Last week, the New York Jets promoted running back Brandon Wilds from the practice squad to the active roster following the release of CJ Spiller and Jeremy Ross. Wilds saw his first action in Green and White in the week 14 victory against San Francisco, with two rushing attempts for four yards. Not the most auspicious of debuts, but with Matt Forte leaving the same game with a knee injury of, as yet, unconfirmed severity, we may see more of him in the coming weeks as part of the backfield rotation.
Wilds, a former University of South Carolina Gamecock, went undrafted in the 2016 NFL draft, despite being predicted as a late round pick. He was picked up by the Atlanta Falcons shortly after the draft ended, although was reportedly approached by a number of teams. He chose the Falcons partly to be close to his young daughter. For what it’s worth, Wilds was the Falcons’ leading rusher in the preseason, with 86 yards and two touchdowns, but following a knee injury picked up against Miami in late August, was released on September 3rd. The Jets added him to their practice squad on September 26th.

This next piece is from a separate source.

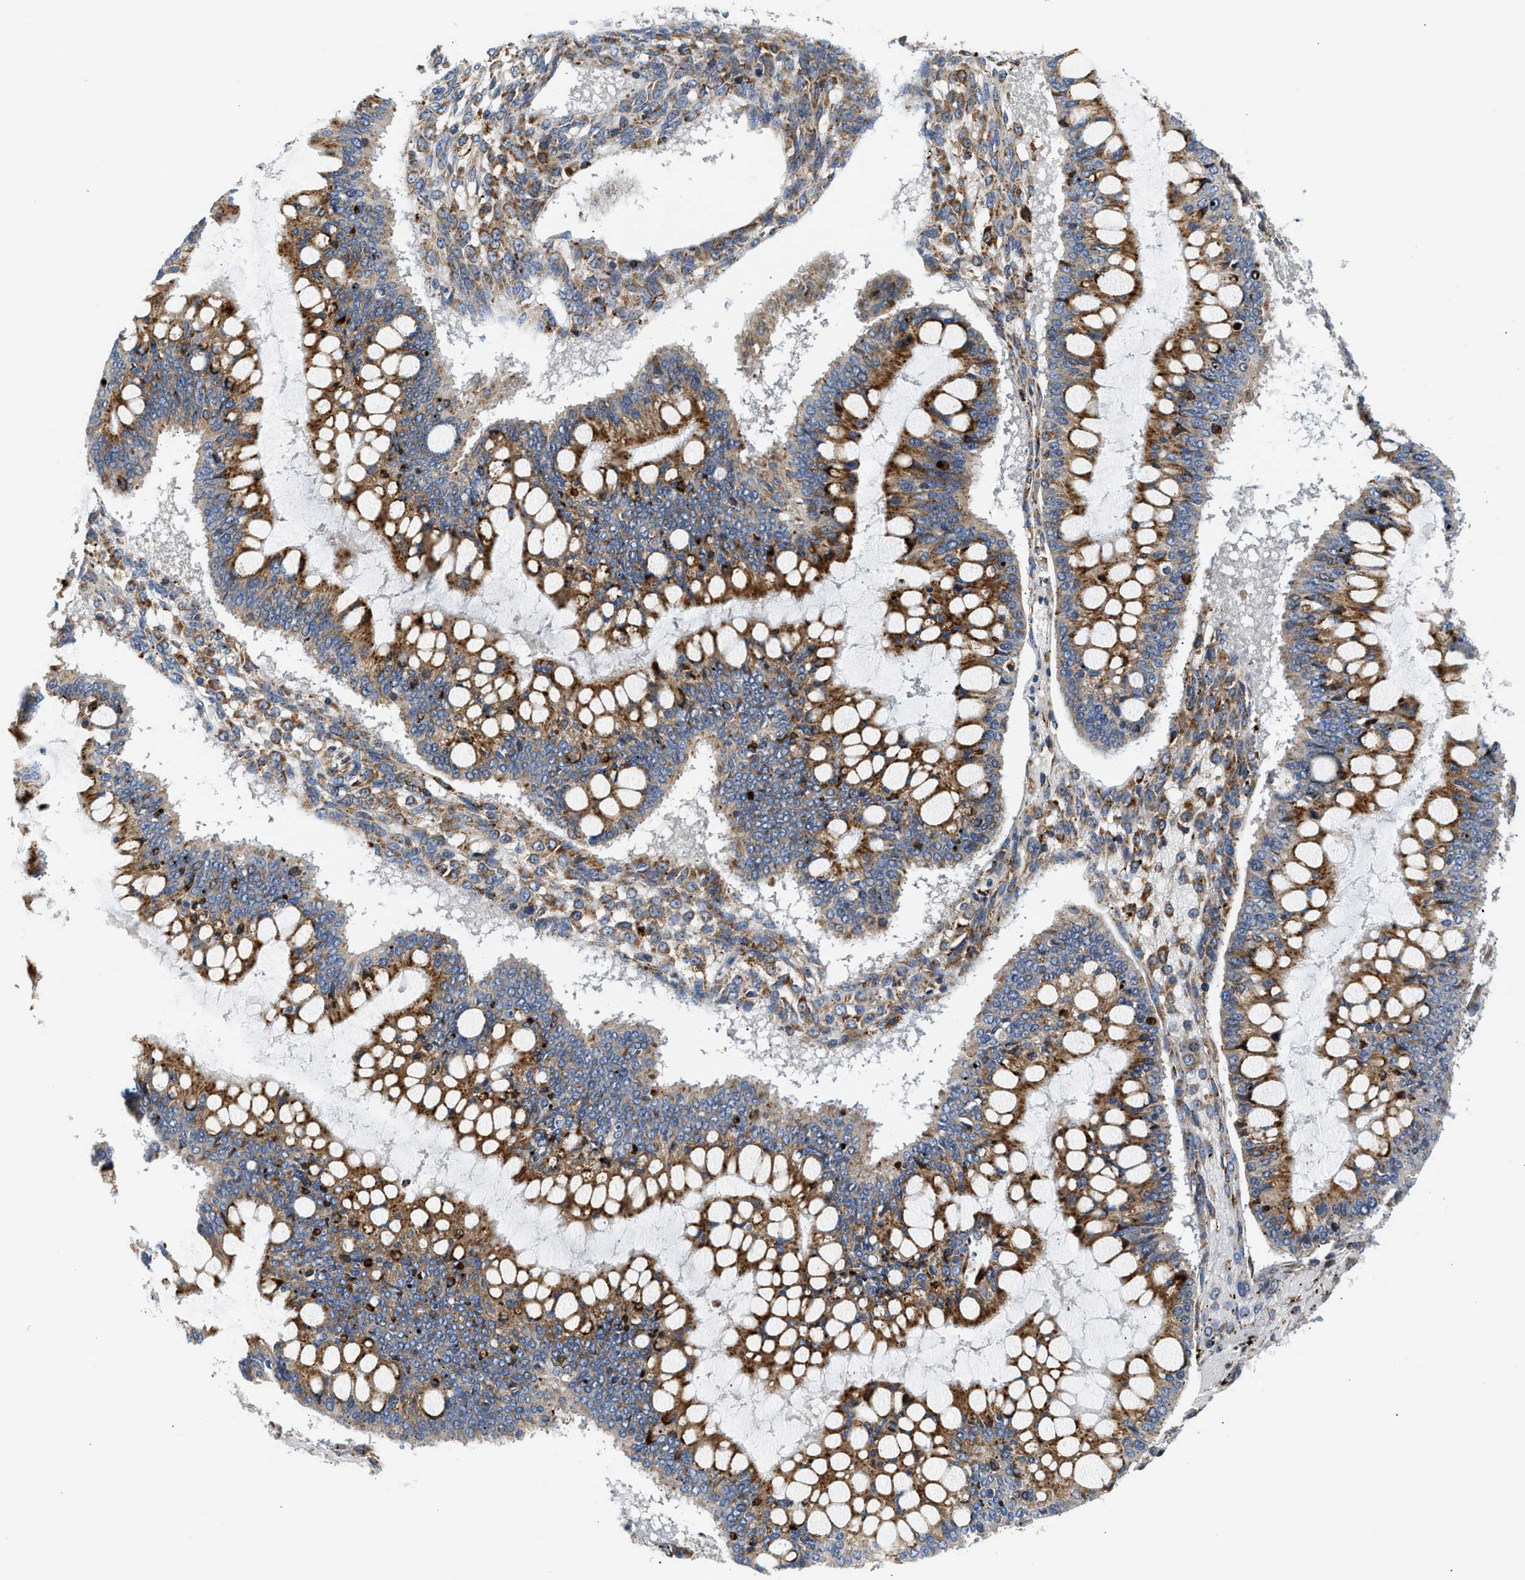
{"staining": {"intensity": "strong", "quantity": ">75%", "location": "cytoplasmic/membranous"}, "tissue": "ovarian cancer", "cell_type": "Tumor cells", "image_type": "cancer", "snomed": [{"axis": "morphology", "description": "Cystadenocarcinoma, mucinous, NOS"}, {"axis": "topography", "description": "Ovary"}], "caption": "The immunohistochemical stain highlights strong cytoplasmic/membranous expression in tumor cells of ovarian mucinous cystadenocarcinoma tissue.", "gene": "AMZ1", "patient": {"sex": "female", "age": 73}}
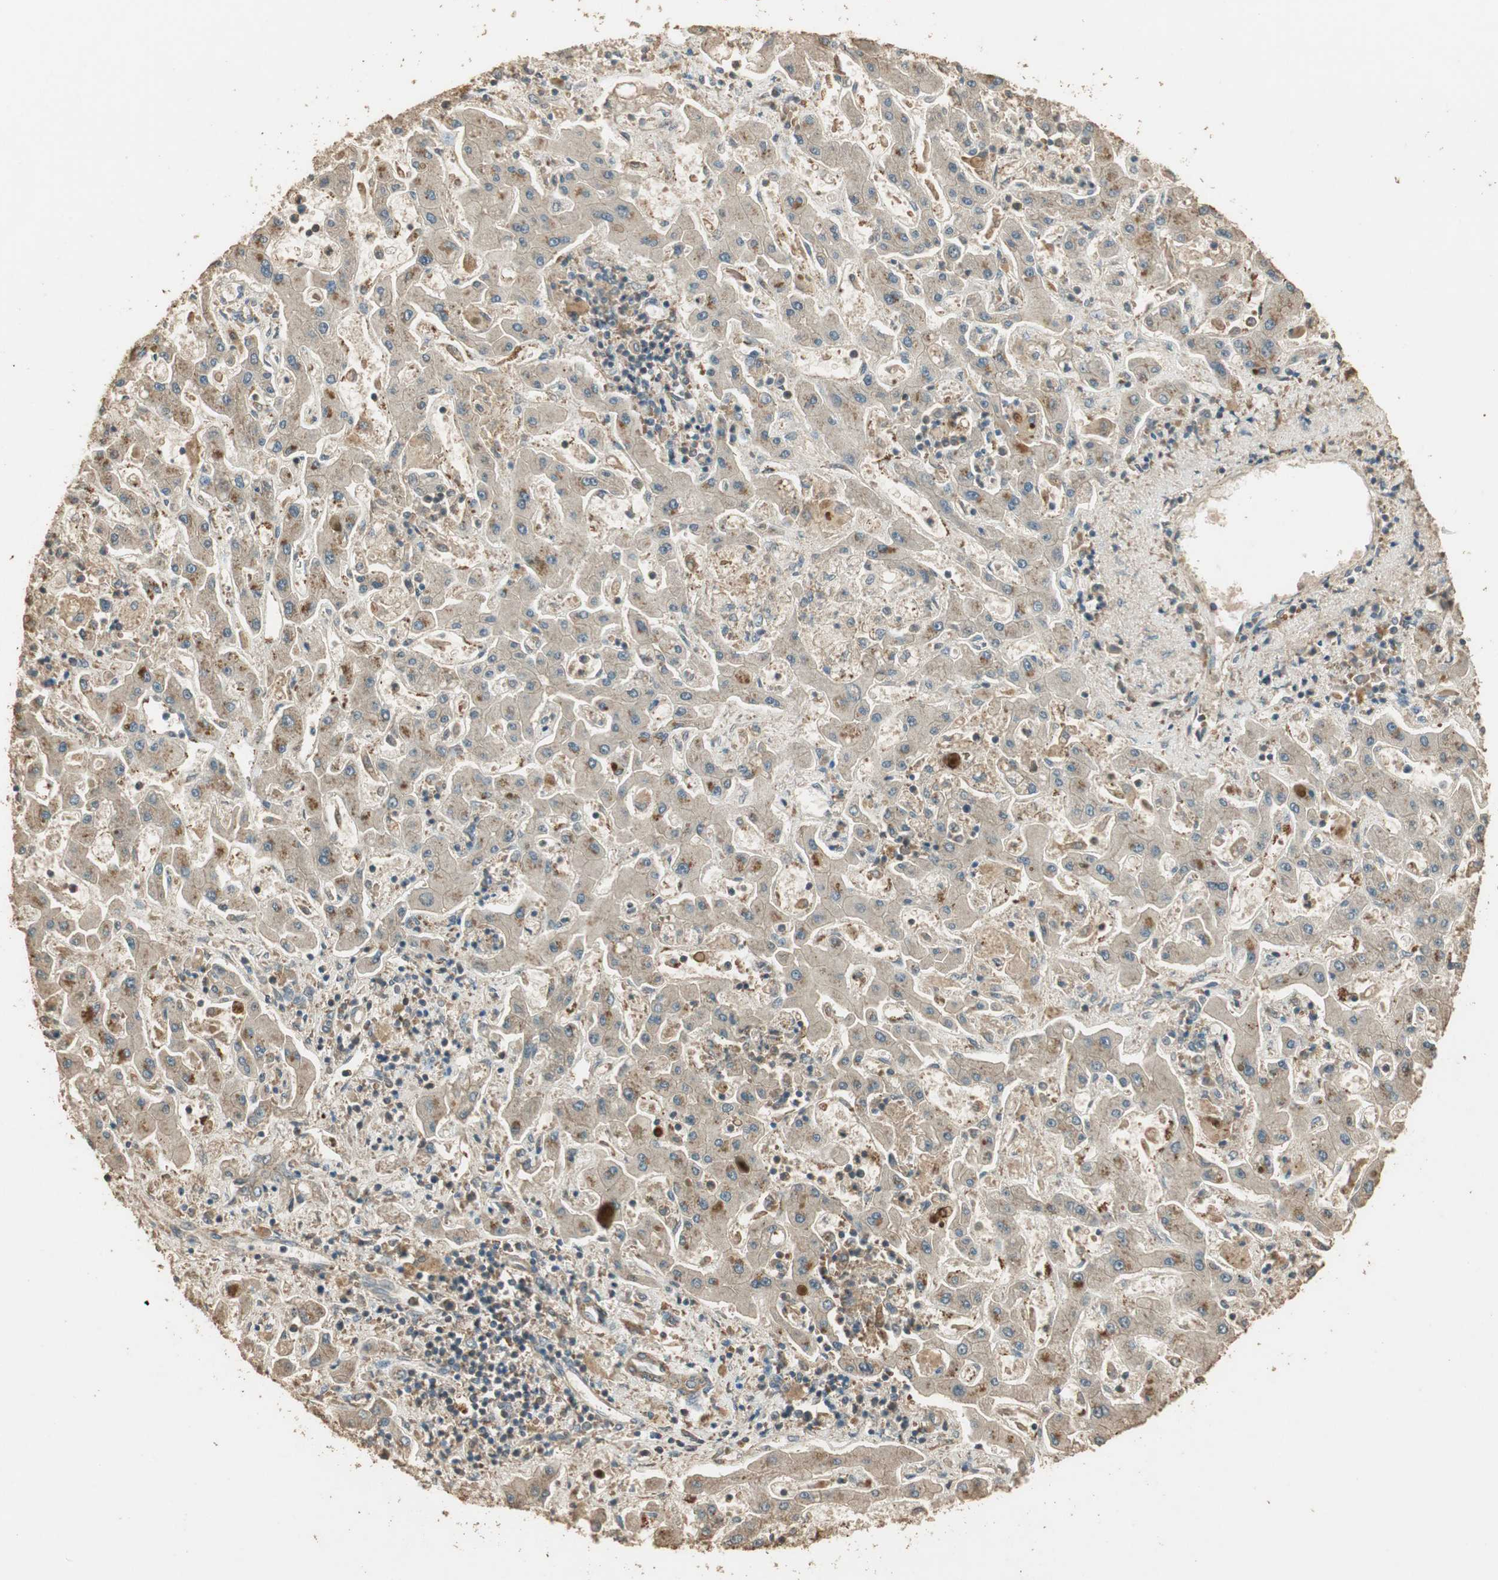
{"staining": {"intensity": "moderate", "quantity": "25%-75%", "location": "cytoplasmic/membranous"}, "tissue": "liver cancer", "cell_type": "Tumor cells", "image_type": "cancer", "snomed": [{"axis": "morphology", "description": "Cholangiocarcinoma"}, {"axis": "topography", "description": "Liver"}], "caption": "Immunohistochemistry (IHC) of liver cancer reveals medium levels of moderate cytoplasmic/membranous expression in approximately 25%-75% of tumor cells.", "gene": "USP2", "patient": {"sex": "male", "age": 50}}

Wilds, (6’0″, 220) had a fairly successful college career in South Carolina, making a splash as freshman with three 100+ yard games out of five starts. However, as is often the case with running backs, his subsequent years were dogged by injury. A high ankle sprain kept him off the field for the entire 2012 season, and he missed games each season after, with a range of more minor ailments. Despite missing games, he managed over 500+ yards in both his junior and senior years, leading the team in rushing yards in his final season. He was invited to the NFL Combine, where he performed overall in the top 12 running backs, standing out particularly in the three cone drill and bench press.
His draft profile describes Wilds as tough back, who is a good blocker on third downs and decent in the pass game, however words like ‘functional’, ‘unpredictable’ and ‘average’ pepper the analysis. He is described as a one dimensional player, without the creativity to make quick moves to get out of closing running lanes or make turns against NFL level linebackers. From his Gamecock tape, Wild comes across as a serviceable and robust back up, but not a ‘set the world on fire’ chain mover. His strength, bulk, and ability as a downhill runner are his key strengths.
Wilds’ appearance for the Jets in Santa Clara marked his first taste of NFL regular season football. He sits low on the depth chart, behind Forte, Bilal Powell and Khiry Robinson (who returned to the team last week), but if Forte is kept out with injury, Wilds could see more snaps than originally intended. Whether or not he can stay the course remains to be seen; at the deep end of the chart, the Jets running back revolving door is turning quickly this season.